#### PROVIDED TEXT
# California



## RossAlexander (Jun 26, 2006)

Hi, *long* time smoker..first time threader. I don't know if people are going to get mad about my thread. But, I want to meet people in my hometown that smoke. My two friends have left for college. I am finishing up my associate's in philosophy at my local college before I move on to get my bachelor's. I don't have any friends anymore and I just want someone to hang out with (an MJ smoker would be awesome). I live in Bakersfield, CA. Email me if you do to. We can AIM chat or chat on here and maybe hang out sometime. Thanks a lot.


----------



## naturalhi (Jun 27, 2006)

Sounds like a good way to get busted!


----------



## RossAlexander (Jun 27, 2006)

hmm, true..well i guess that won't be happening. stupid ass cops


----------



## FaTal1 (Jun 27, 2006)

still sounds pretty risky cant trust anyone not matter what


----------



## naturalhi (Jun 27, 2006)

but I feel for you I got stuck working in B-field several times, if it wasn't the crudeoil smell,it was the miles n miles of cotton feilds, couldn't wait to get home!


----------



## RossAlexander (Jun 27, 2006)

#### REQUIREMENT
Write the next part of the Bakersfield forum thread, picking up where it ends. The lines after this have no connection to the Bakersfield forum thread.

#### DATA EXCERPTS
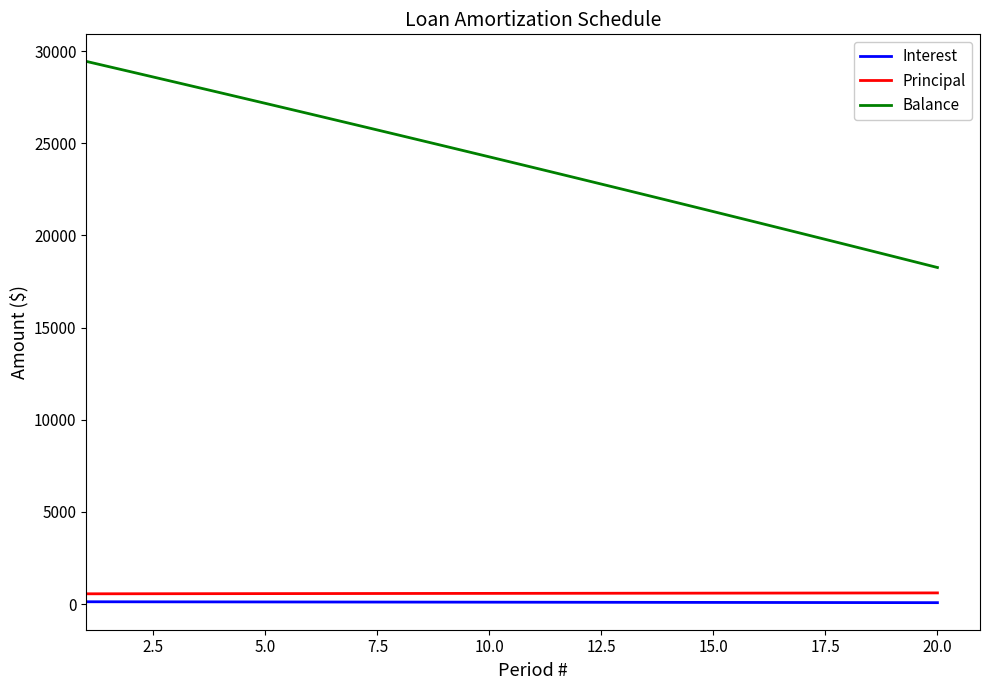

Which series has the widest spread of values?

Balance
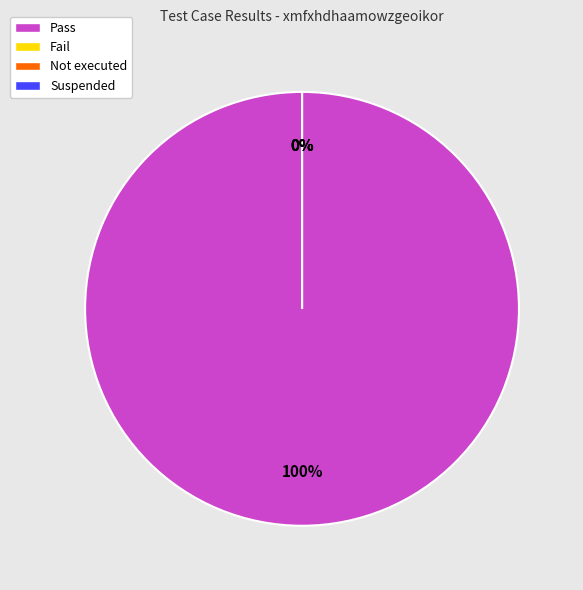

Is there any slice that represents more than half of the pie?

Yes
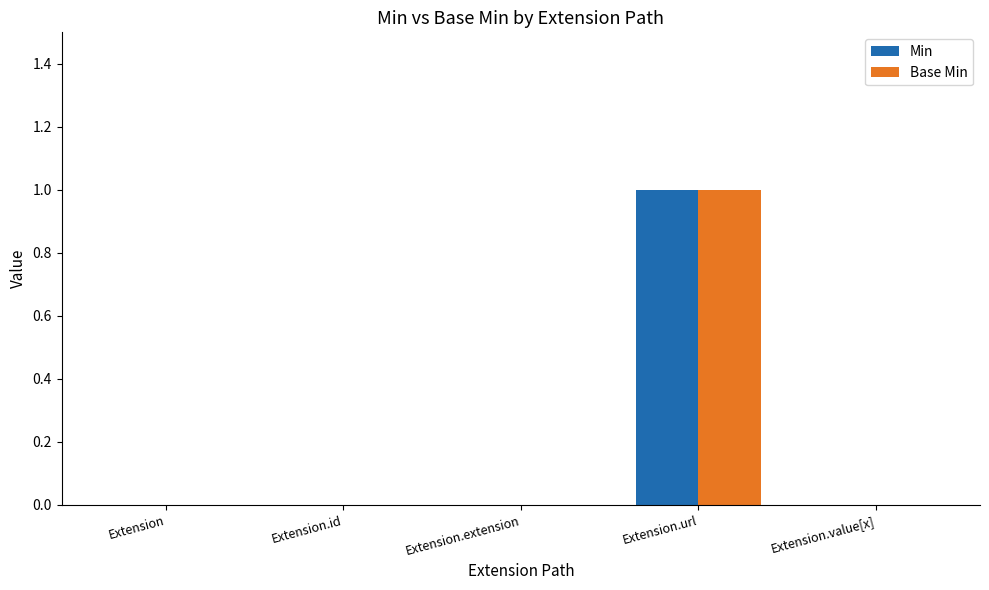

At which category is the sum across all series the highest?

Extension.url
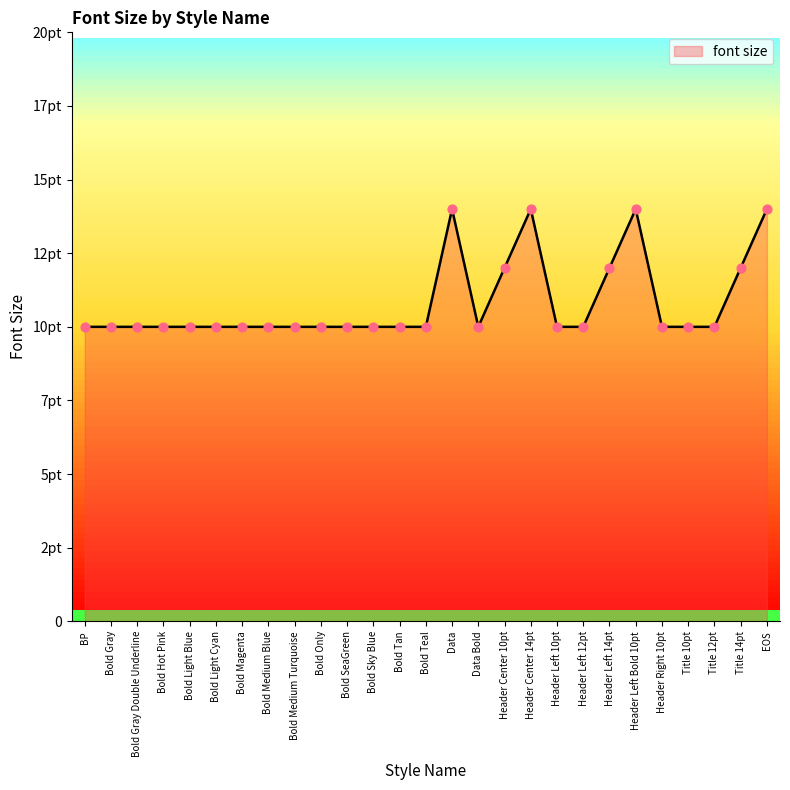

Which has a higher value, Header Left 14pt or Bold Magenta?

Header Left 14pt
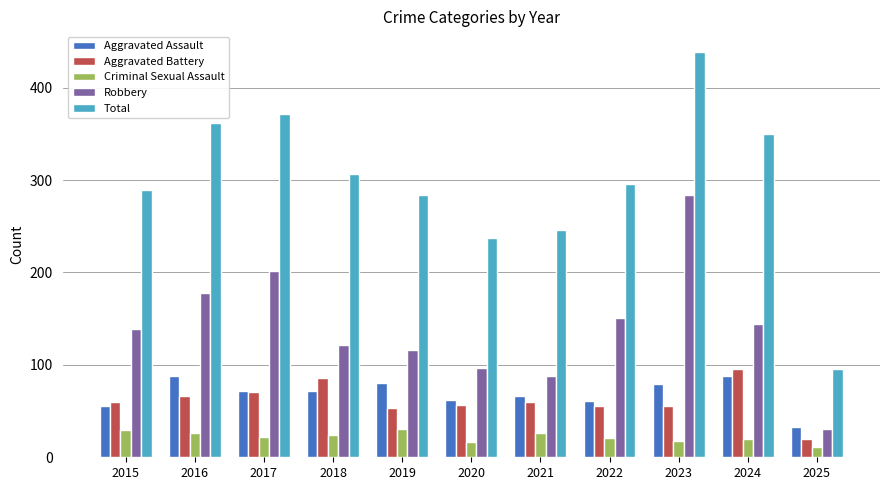

How many bars are there in total?

55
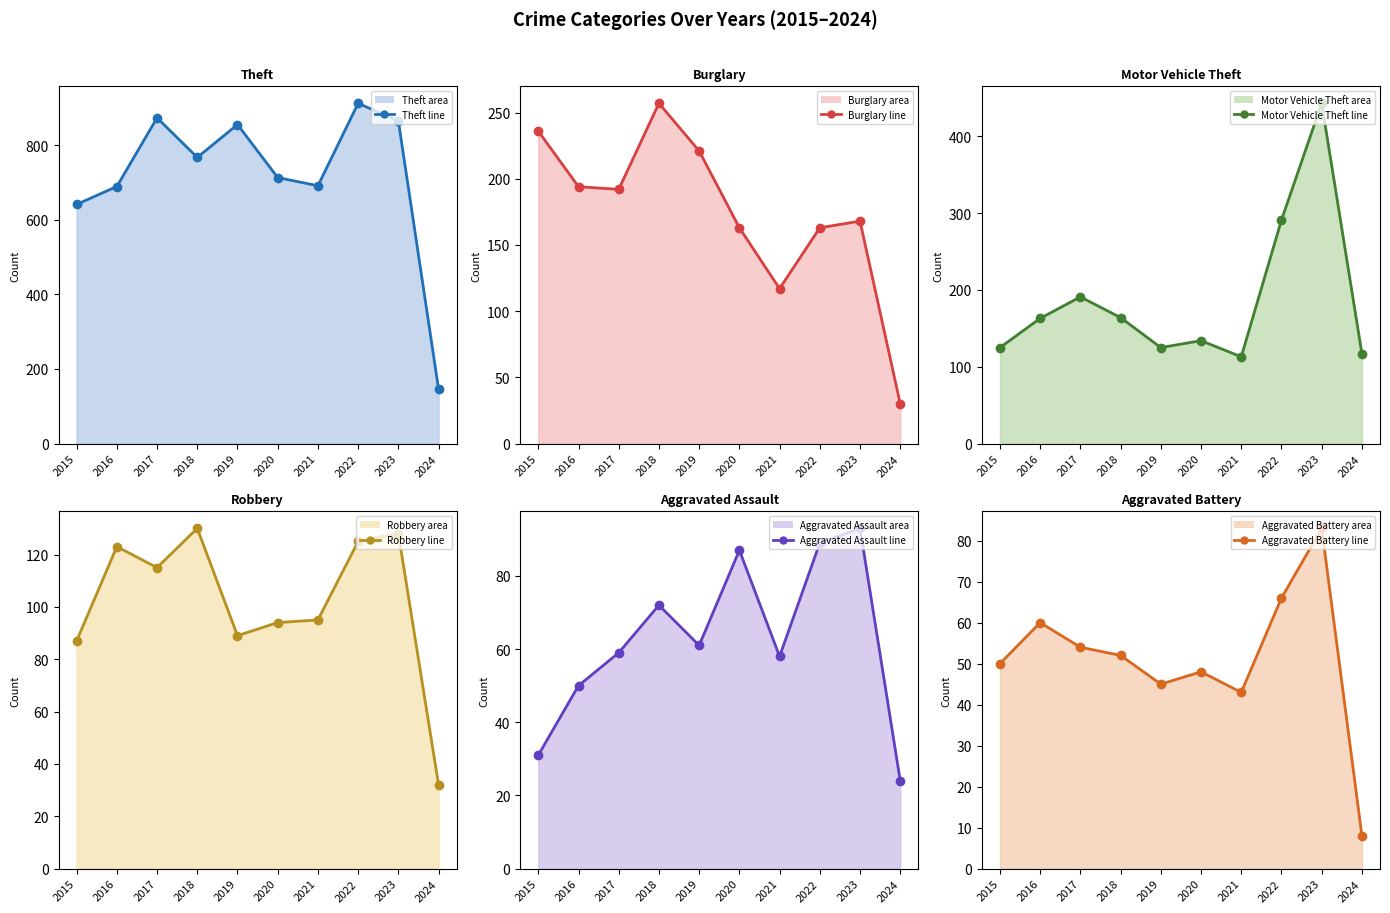

Which series ends up on top after the final intersection of Robbery line and Burglary line?

Robbery line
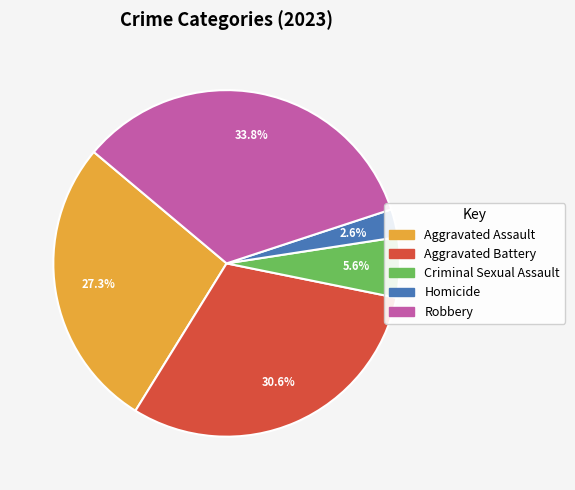

To the nearest percent, what is the difference between the Homicide and Criminal Sexual Assault slice percentages?

3%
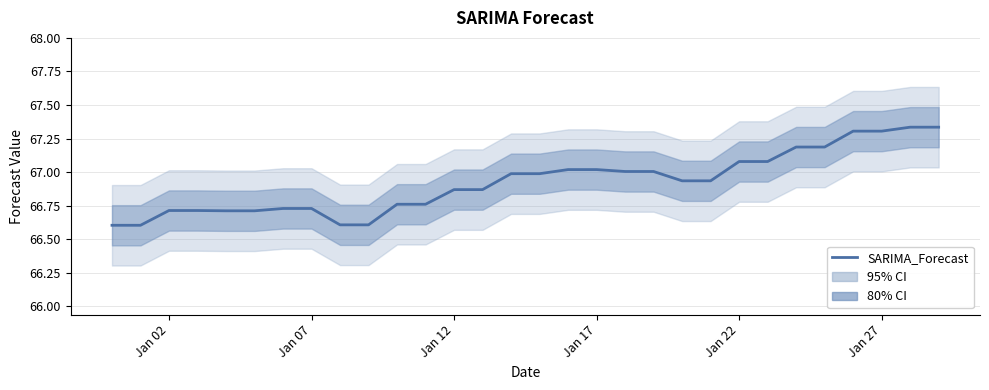

What is the smallest value displayed?

66.6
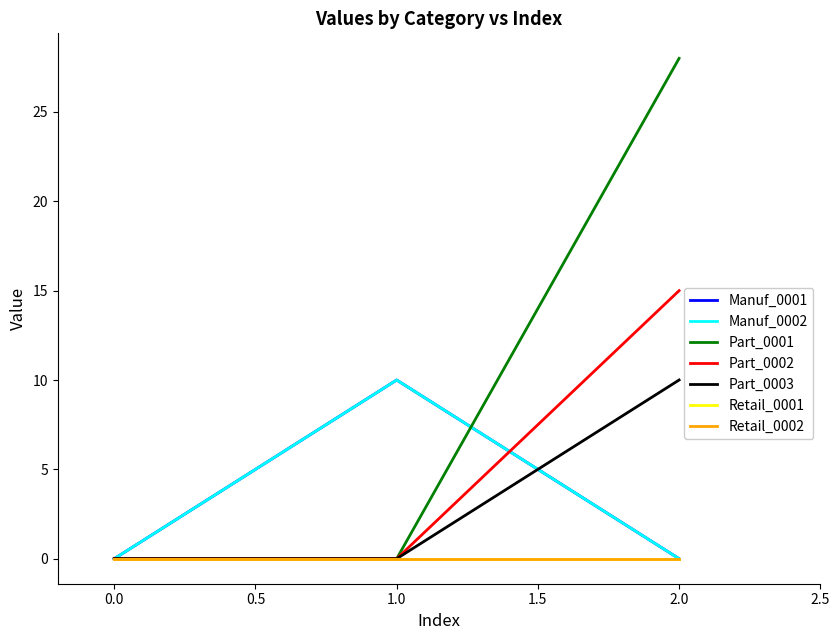

Does the chart have visible grid lines?

No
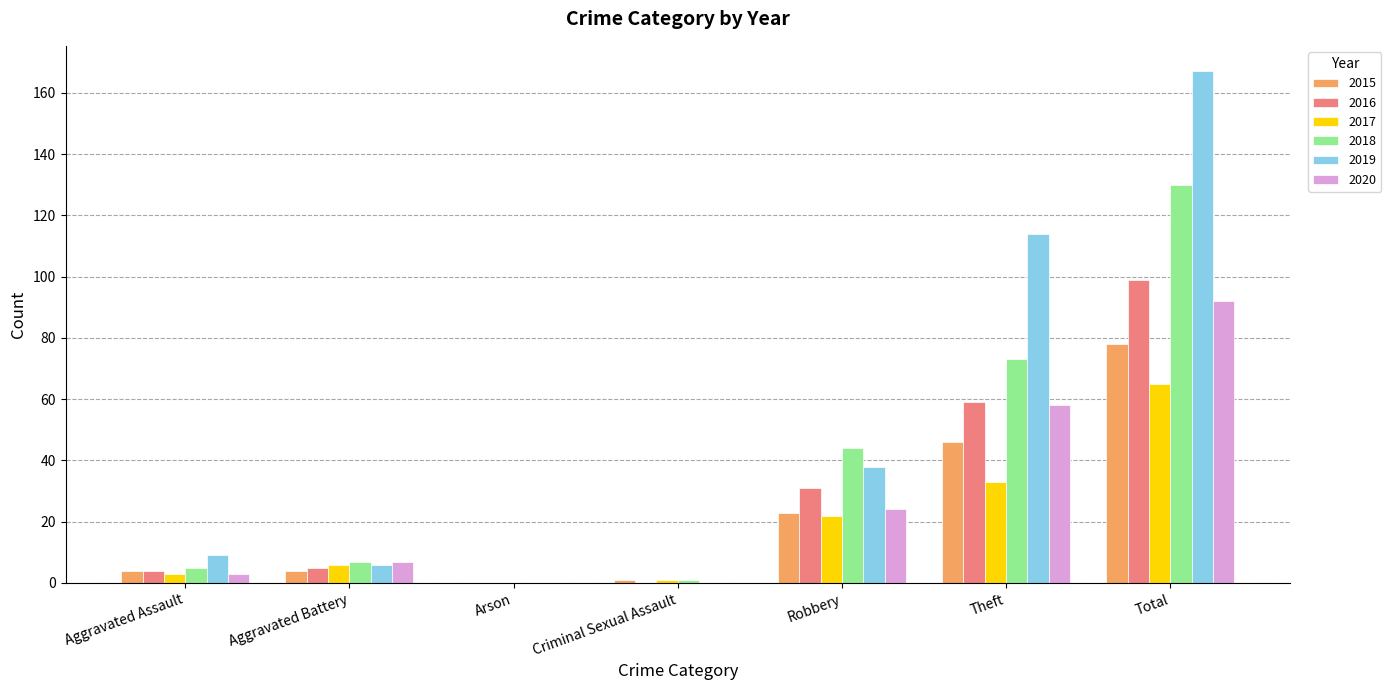

Is the value of 2019 at Aggravated Assault greater than the value of 2018 at Aggravated Assault?

Yes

#### RESPONSE BOX
haha..thanks naturalhi. yeah you guys are right it is too risky..


----------



## naturalhi (Jun 27, 2006)

You'll be alright heads arn't that hard to identify


----------



## Hick (Jun 28, 2006)

"B-field"??? is that an oilfield??..I wrked on drilling rigs, where dope comes in 5 gallon buckets, the joints are 30 ft long and theres a pusher on every rig. heee hee he..



			
				naturalhi said:
			
		

> but I feel for you I got stuck working in B-field several times, if it wasn't the crudeoil smell,it was the miles n miles of cotton feilds, couldn't wait to get home!


----------



## Mysterious (Jun 28, 2006)

im guessing b-field equals bakersfield


----------



## naturalhi (Jun 28, 2006)

Hick said:
			
		

> "B-field"??? is that an oilfield??..I wrked on drilling rigs, where dope comes in 5 gallon buckets, the joints are 30 ft long and theres a pusher on every rig. heee hee he..


 
Yeah10-4 I spent some time out in oil patch myself, well more gas patch in the 4 corner area where I was, you forgot all the trippin' the pusher makes you do!


----------



## naturalhi (Jun 28, 2006)

Mysterious said:
			
		

> im guessing b-field equals bakersfield


 
Right on! thats trucker talk, like shy town or gay bay etc.


----------



## RossAlexander (Jun 28, 2006)

yeah everyone says b-town lol _shy town_ i love that


----------



## naturalhi (Jun 28, 2006)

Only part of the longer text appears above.